紅葉は吐き捨てるように叫ぶと、勢いよく立ち上がって襖を力任せに開いた。

「奥様!」

ずかずかと縁側を突き進んでいく紅葉に続いて、組員もぞろぞろと参勤交代よろしく後を追う。
一人残された楓は、ししおどしを虚ろな目で眺めながら独り言を呟いた。

「どうせオレは、一生兄貴に勝てない……」

学校の成績も運動神経も容姿も、何一つ珊瑚に劣るはずのない楓だが、なにか珊瑚に負けたのか悔しさで顔を歪めている。
それは誰にも見せたことの無い顔だった。

16:匿名のギャング:2020/12/03(木) 16:27







設定しておいたスマホのアラームが、ぼんやりと覚醒しきれていない耳に入る。
珊瑚は気だるさに抗い、充電ケーブルに繋がれたスマホを操作して身体を起き上がらせた。

「6時……」

幸い学校の無い土曜日なので二度寝をしても問題は無い。
しかし、いつもの起床時間に身体が慣れてしまって再び眠りにつくのは無理がありそうだ。
薄いブランケットを敷いただけの雑魚寝のせいで寝違え気味だが、珊瑚は深く気にせず伸びをした。

「んだよ、もう起きたのかよ……」
「あ……おはよう、ございます……」

珊瑚の設定したアラームで目が覚めてしまったチェスコは不機嫌そうに顔を顰めたが、すぐにタオルケットを被り直して二度寝へ戻る。
エアコンで暖かいのをいいことに一糸纏わぬ姿で寝ているようで、程よく筋肉のついた脚が放り出されている。
ベットのスプリングが軋んだ。

(なんか欧米人ってやたら裸で寝るよな……男とはいえ気まずいし目のやり場に困る……)

「なに見てんだよ。

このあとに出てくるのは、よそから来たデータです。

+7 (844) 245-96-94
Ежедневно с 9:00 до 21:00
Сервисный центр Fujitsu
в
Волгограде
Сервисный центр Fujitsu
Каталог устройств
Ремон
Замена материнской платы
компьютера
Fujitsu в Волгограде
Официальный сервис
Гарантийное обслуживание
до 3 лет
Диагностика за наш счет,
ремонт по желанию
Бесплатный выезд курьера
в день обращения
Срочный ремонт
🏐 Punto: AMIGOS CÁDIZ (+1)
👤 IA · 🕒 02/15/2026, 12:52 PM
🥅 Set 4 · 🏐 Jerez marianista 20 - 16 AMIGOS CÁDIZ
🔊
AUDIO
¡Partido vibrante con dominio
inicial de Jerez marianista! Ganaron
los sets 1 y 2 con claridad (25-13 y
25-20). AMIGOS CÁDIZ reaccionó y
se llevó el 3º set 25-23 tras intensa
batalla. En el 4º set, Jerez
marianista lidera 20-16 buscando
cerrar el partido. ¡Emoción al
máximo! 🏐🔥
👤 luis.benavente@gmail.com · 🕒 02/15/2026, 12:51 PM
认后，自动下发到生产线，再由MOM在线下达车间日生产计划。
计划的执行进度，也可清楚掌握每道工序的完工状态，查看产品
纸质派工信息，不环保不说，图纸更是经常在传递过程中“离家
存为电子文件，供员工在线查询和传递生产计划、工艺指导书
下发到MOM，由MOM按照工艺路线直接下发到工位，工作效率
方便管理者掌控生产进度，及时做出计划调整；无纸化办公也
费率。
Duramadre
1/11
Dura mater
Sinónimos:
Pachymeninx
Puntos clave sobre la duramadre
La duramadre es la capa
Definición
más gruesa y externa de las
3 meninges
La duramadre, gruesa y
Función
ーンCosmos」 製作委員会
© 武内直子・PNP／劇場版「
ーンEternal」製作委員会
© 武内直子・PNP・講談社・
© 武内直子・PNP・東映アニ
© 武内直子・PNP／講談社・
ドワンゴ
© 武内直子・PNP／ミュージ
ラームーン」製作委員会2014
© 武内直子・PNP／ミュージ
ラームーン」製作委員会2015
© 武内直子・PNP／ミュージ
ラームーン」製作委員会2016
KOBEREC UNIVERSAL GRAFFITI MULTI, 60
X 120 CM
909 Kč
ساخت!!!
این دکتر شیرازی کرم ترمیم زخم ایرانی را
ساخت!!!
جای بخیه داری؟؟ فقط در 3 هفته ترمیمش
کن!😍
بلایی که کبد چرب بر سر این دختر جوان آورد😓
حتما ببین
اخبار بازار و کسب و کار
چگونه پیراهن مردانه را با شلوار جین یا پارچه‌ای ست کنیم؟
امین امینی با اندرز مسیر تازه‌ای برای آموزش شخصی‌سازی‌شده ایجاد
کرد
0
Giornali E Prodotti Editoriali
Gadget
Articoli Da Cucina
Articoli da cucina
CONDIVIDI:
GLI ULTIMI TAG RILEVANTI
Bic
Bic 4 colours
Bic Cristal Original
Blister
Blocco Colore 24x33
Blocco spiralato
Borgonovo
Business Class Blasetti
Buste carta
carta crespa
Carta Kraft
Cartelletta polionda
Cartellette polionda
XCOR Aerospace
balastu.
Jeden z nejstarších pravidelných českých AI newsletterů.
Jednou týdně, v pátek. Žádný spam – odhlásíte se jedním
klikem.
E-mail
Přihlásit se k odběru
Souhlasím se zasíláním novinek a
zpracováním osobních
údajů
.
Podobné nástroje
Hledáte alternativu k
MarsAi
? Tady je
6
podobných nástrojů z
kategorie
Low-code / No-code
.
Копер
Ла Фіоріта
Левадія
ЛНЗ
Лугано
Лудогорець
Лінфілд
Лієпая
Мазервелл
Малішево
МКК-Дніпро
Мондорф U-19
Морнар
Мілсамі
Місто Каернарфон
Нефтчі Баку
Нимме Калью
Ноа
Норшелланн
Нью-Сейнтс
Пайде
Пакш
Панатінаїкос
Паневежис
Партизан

飯なら冷蔵庫から勝手に食えば」
「えっ、あ、はい……」

朝食の催促だと勘違いしたらしいチェスコは、枕に顔を顰めたまま曇った声を出す。
珊瑚はチェスコに言われて初めて、自分が空腹であることをようやく思い出した。

スカスカの冷蔵庫から消費期限切れの食パンを一枚取り出し、トースターへ入れずにそのまま咥える。
乾燥気味でパサパサしており、決して美味しいとは言えないが、この際腹を満たせれば不味くても構わない。

充電ケーブルから画面の割れたスマートフォンを引き抜くと、親指をホームボタンに乗せてパスコードを解除した。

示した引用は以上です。